The First Meal…
Seriously, where do you begin?
We rolled into San Jose on a bright, lusciously warm day, pie eyed at my new surroundings. The city sprawls through the valley and creeps up the mountain sides. Neighborhoods morph from shanty towns to suburbia and back again. The apartment is cute: a second floor flat with red-tiled floors and big windows. Oddly enough, it is pretty bare bones, lacking any appliances including a fridge. I am anxious to unpack and settle in. Moving from a three thousand sq foot home to a tiny two bedroom, it’s curious to see what you deem essential. In a nutshell, I brought clothes, artwork and cooking supplies squeezed onto four pallets and the back of a Subaru. A vintage milk crate held my prized and most beloved kitchen utensil: my cast iron frying pan. It felt sacrilegious to place it on (gasp!) an electric stove. But beggars can’t be choosers and unless I wanted a propane tank to take up what little space I had in the kitchen, electric will just have to do. Love makes you do crazy, wonderful things…including cooking on electric stoves.

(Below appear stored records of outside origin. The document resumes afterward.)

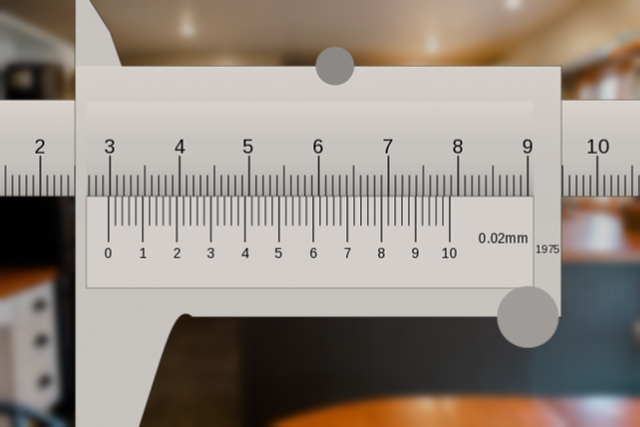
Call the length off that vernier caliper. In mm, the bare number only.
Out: 29.8
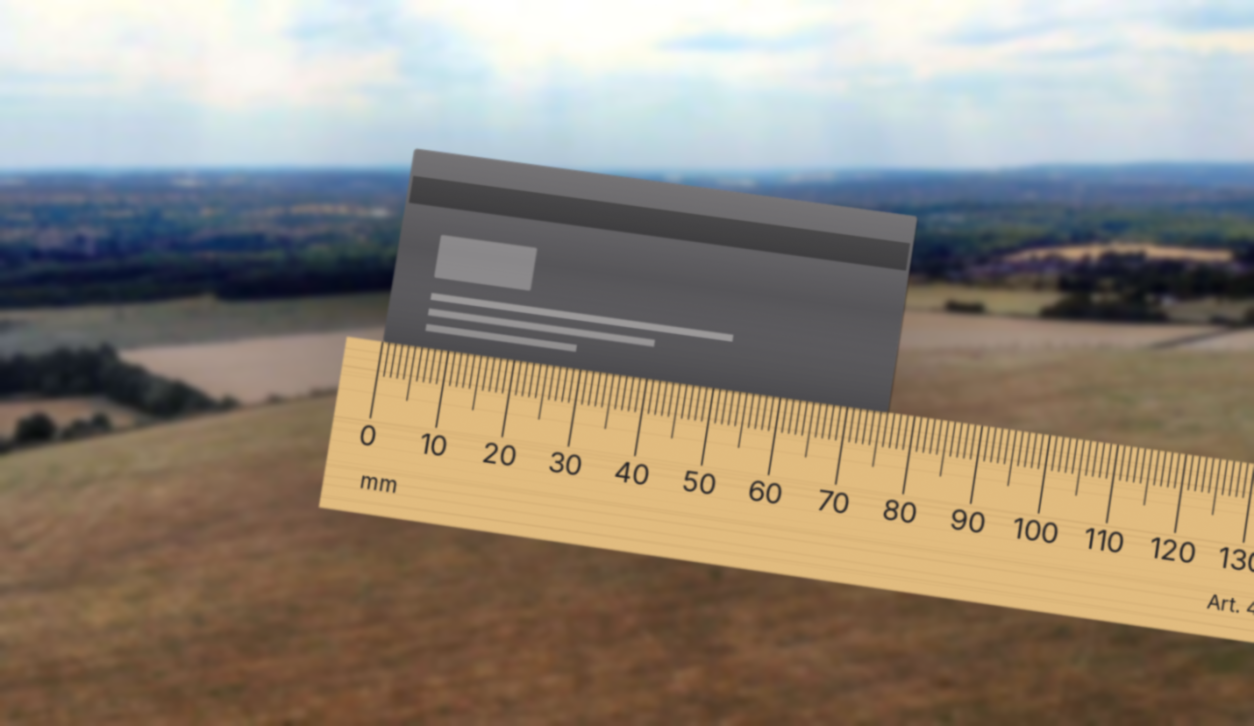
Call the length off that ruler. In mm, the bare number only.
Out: 76
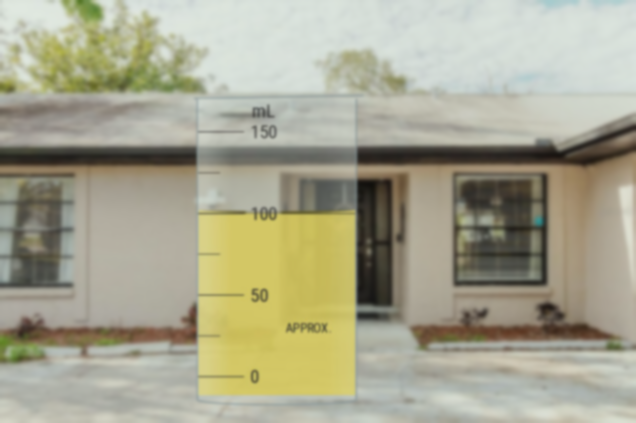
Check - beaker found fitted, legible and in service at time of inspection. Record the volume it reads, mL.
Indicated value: 100 mL
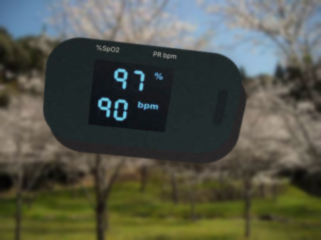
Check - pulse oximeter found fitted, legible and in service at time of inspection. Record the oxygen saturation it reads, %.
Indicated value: 97 %
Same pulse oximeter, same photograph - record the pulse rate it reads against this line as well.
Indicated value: 90 bpm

A quick run to the store nabs the fixings of the first meal. Now, we are still fridge-less so we stick with what can fit in the cooler and what stays relatively good at room temperature.
Fried green plantains with avocado and mango and papaya salad:
Take two good size green plantains and peel them under running water. Cut them into chunks about an inch thick. In a well oiled frying pan, brown them on all sides being careful not to burn. Remove and flatten the pieces between two greased plates so they form into discs. Return to the pan and fry both sides. About one minute each side. Mash one or two ripe avocados with salt and pepper in a bowl. Add a dollup of avocado mash to each plantain. Delish!
Papayas come in many sizes so be conscious of your portion size. I usually use one half cut lengthwise. Remove the seeds with a spoon. Now, be careful here. Know your boundaries because I am going to tell you how I cut fruit and yes, I do still have all my digits. Holding the fruit in one hand I cut a grid pattern being CAREFUL not to pierce the outer skin. Then run the knife between the skin and fruit. This should allow cubed chunks of fruit to fall away (in a bowl preferably, and not the floor). Sometimes I re-cut more fruit out if I leave too much on the skin. Discard the skins. Now mangos are tricky and sticky. If you are not mango savvy, there is a large flat pit in the center that can be a challenge. What I like to do is slice away the two fleshy sides of the mango and basically do the same thing I did with the papaya. A good mango will be quite juicy, so be prepared to get sticky. After you cut away the sides, you will have a pit with a ring of rind and more fruit. Cut the rest of the rind away and pare off the remaining fruit. If you love mangos as much as I do, you might want to nibble away the goodness off the pit, just be sure to roll up your sleeves, do it over the sink, and make sure you have dental floss handy. It’s worse than corn on the cob. To finish the salad off, I squeeze in one lime. It adds a nice zest and keeps the fruit from browning too fast.
This is one of my favorite meals. Really. The starchy plantains are lovely with the creaminess of the avocado. Add to that the papaya/mango salad and you have one beautiful meal. Nummers!